Jul 14, 2017
The idea of mankind being trapped in a world where apes have managed to evolve and turn the tables by dominating humans has proven fascinating ever since Charlton Heston made the first "Planet of the Apes" movie nearly 50 years ago. The new "War for the Planet of the Apes" caps a prequel trilogy that shows how the ape-driven society fell into place, but while it's undeniably well-made, its political and religious allegories are rather heavy-handed.
"War" begins two years after the end of the prior film, "Dawn of the Planet of the Apes," with a group of human soldiers looking for ape leader Caesar in the midst of the woods where the apes have been in hiding. After an explosive firefight leads to the apes wiping out most of the troops, Caesar spares a few captured soldiers and sends them back to their leader with the message that if they stop pursuing them, peace will reign.

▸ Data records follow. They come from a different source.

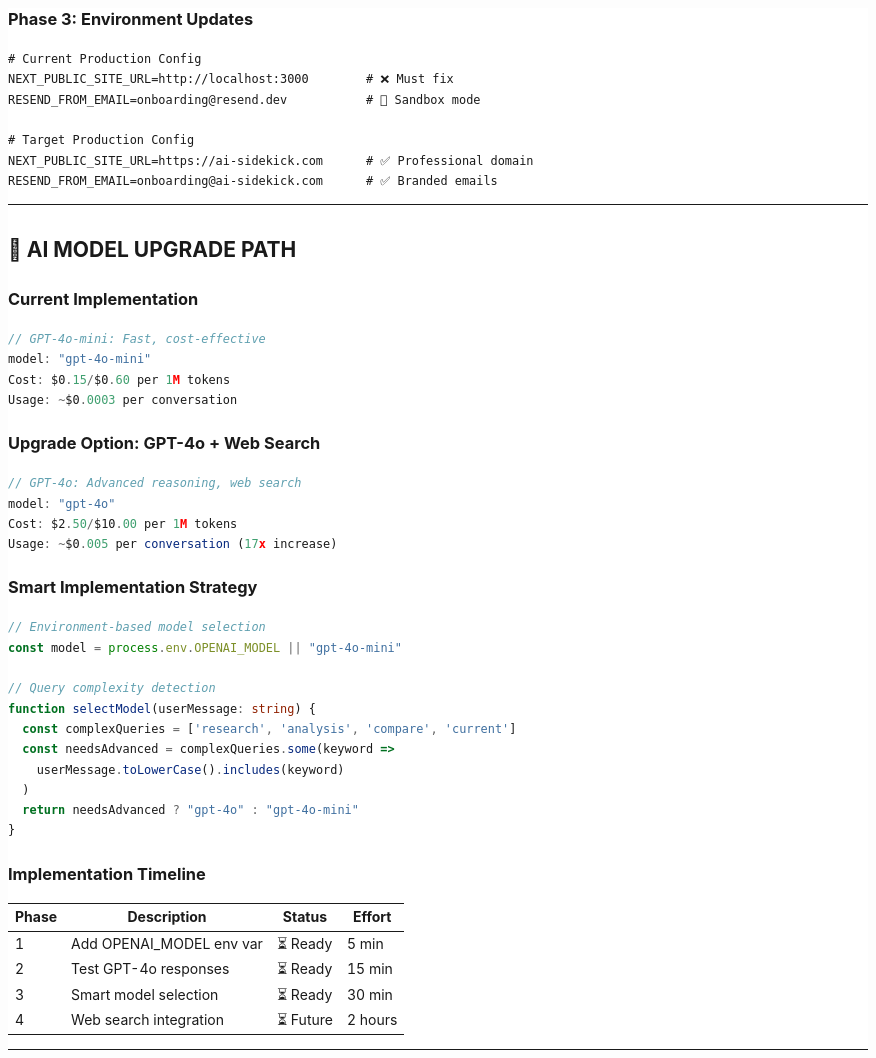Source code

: ### Phase 3: Environment Updates
```env
# Current Production Config
NEXT_PUBLIC_SITE_URL=http://localhost:3000        # ❌ Must fix
RESEND_FROM_EMAIL=onboarding@resend.dev           # 🔄 Sandbox mode

# Target Production Config  
NEXT_PUBLIC_SITE_URL=https://ai-sidekick.com      # ✅ Professional domain
RESEND_FROM_EMAIL=onboarding@ai-sidekick.com      # ✅ Branded emails
```

---

## 🤖 AI MODEL UPGRADE PATH

### Current Implementation
```typescript
// GPT-4o-mini: Fast, cost-effective
model: "gpt-4o-mini"
Cost: $0.15/$0.60 per 1M tokens
Usage: ~$0.0003 per conversation
```

### Upgrade Option: GPT-4o + Web Search
```typescript
// GPT-4o: Advanced reasoning, web search
model: "gpt-4o" 
Cost: $2.50/$10.00 per 1M tokens  
Usage: ~$0.005 per conversation (17x increase)
```

### Smart Implementation Strategy
```typescript
// Environment-based model selection
const model = process.env.OPENAI_MODEL || "gpt-4o-mini"

// Query complexity detection
function selectModel(userMessage: string) {
  const complexQueries = ['research', 'analysis', 'compare', 'current']
  const needsAdvanced = complexQueries.some(keyword => 
    userMessage.toLowerCase().includes(keyword)
  )
  return needsAdvanced ? "gpt-4o" : "gpt-4o-mini"
}
```

### Implementation Timeline
| Phase | Description | Status | Effort |
|-------|-------------|--------|--------|
| 1 | Add OPENAI_MODEL env var | ⏳ Ready | 5 min |
| 2 | Test GPT-4o responses | ⏳ Ready | 15 min |
| 3 | Smart model selection | ⏳ Ready | 30 min |
| 4 | Web search integration | ⏳ Future | 2 hours |

---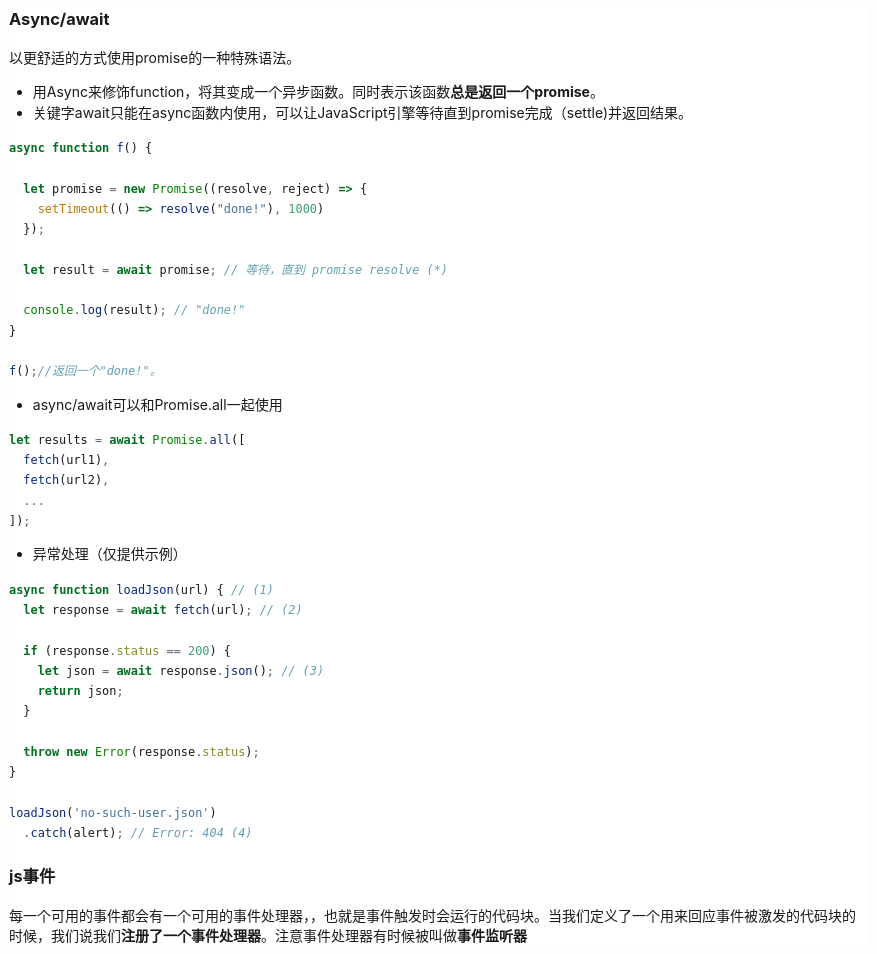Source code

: ### Async/await

以更舒适的方式使用promise的一种特殊语法。

* 用Async来修饰function，将其变成一个异步函数。同时表示该函数**总是返回一个promise**。
* 关键字await只能在async函数内使用，可以让JavaScript引擎等待直到promise完成（settle)并返回结果。

```javascript
async function f() {

  let promise = new Promise((resolve, reject) => {
    setTimeout(() => resolve("done!"), 1000)
  });

  let result = await promise; // 等待，直到 promise resolve (*)

  console.log(result); // "done!"
}

f();//返回一个"done!"。
```

* async/await可以和Promise.all一起使用

```javascript
let results = await Promise.all([
  fetch(url1),
  fetch(url2),
  ...
]);
```

* 异常处理（仅提供示例）

```javascript
async function loadJson(url) { // (1)
  let response = await fetch(url); // (2)

  if (response.status == 200) {
    let json = await response.json(); // (3)
    return json;
  }

  throw new Error(response.status);
}

loadJson('no-such-user.json')
  .catch(alert); // Error: 404 (4)
```

### js事件

每一个可用的事件都会有一个可用的事件处理器，，也就是事件触发时会运行的代码块。当我们定义了一个用来回应事件被激发的代码块的时候，我们说我们**注册了一个事件处理器**。注意事件处理器有时候被叫做**事件监听器**
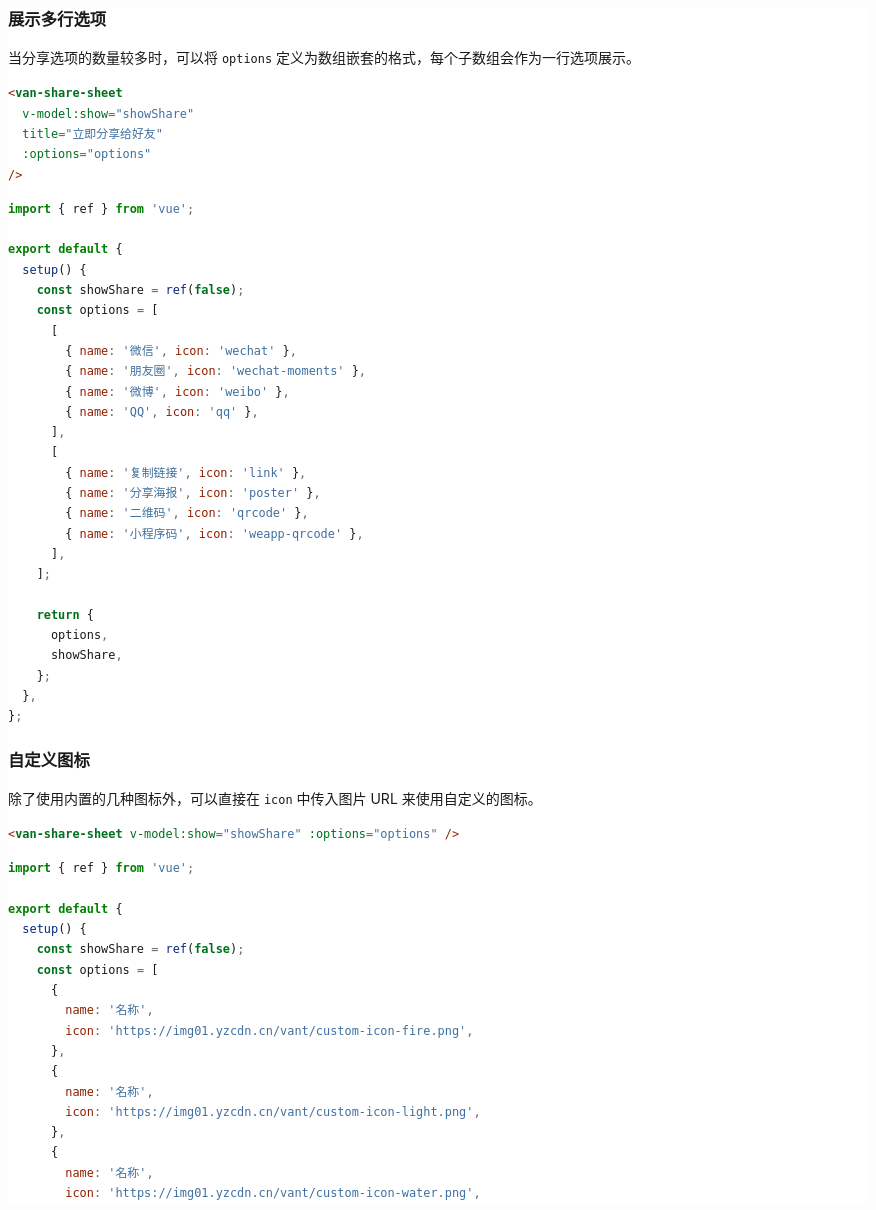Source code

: ### 展示多行选项

当分享选项的数量较多时，可以将 `options` 定义为数组嵌套的格式，每个子数组会作为一行选项展示。

```html
<van-share-sheet
  v-model:show="showShare"
  title="立即分享给好友"
  :options="options"
/>
```

```js
import { ref } from 'vue';

export default {
  setup() {
    const showShare = ref(false);
    const options = [
      [
        { name: '微信', icon: 'wechat' },
        { name: '朋友圈', icon: 'wechat-moments' },
        { name: '微博', icon: 'weibo' },
        { name: 'QQ', icon: 'qq' },
      ],
      [
        { name: '复制链接', icon: 'link' },
        { name: '分享海报', icon: 'poster' },
        { name: '二维码', icon: 'qrcode' },
        { name: '小程序码', icon: 'weapp-qrcode' },
      ],
    ];

    return {
      options,
      showShare,
    };
  },
};
```

### 自定义图标

除了使用内置的几种图标外，可以直接在 `icon` 中传入图片 URL 来使用自定义的图标。

```html
<van-share-sheet v-model:show="showShare" :options="options" />
```

```js
import { ref } from 'vue';

export default {
  setup() {
    const showShare = ref(false);
    const options = [
      {
        name: '名称',
        icon: 'https://img01.yzcdn.cn/vant/custom-icon-fire.png',
      },
      {
        name: '名称',
        icon: 'https://img01.yzcdn.cn/vant/custom-icon-light.png',
      },
      {
        name: '名称',
        icon: 'https://img01.yzcdn.cn/vant/custom-icon-water.png',
```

Instead of agreeing, that leader – known as the Colonel and played by a menacing Woody Harrelson in an obvious homage to Marlon Brando's psychotic Col. Kurtz in "Apocalypse Now" – stages a night raid on the apes' cave that kills Caesar's wife and son. He manages to escape Caesar, who for the first time finds himself struggling with the kind of rage that made his former ape rival Koba unforgiving and evil in "Dawn."
Knowing that they must find a new, distant home now that the soldiers have found their home, Ceasar sends his colony across a desert while embarking on his own mission to find and kill the Colonel. Accompanied by three of his closest confidantes, including the thoughtful orangutan Maurice, he journeys to find the former human-quarantine camp that the Colonel has turned into a base where thousands of apes are forced into slave labor.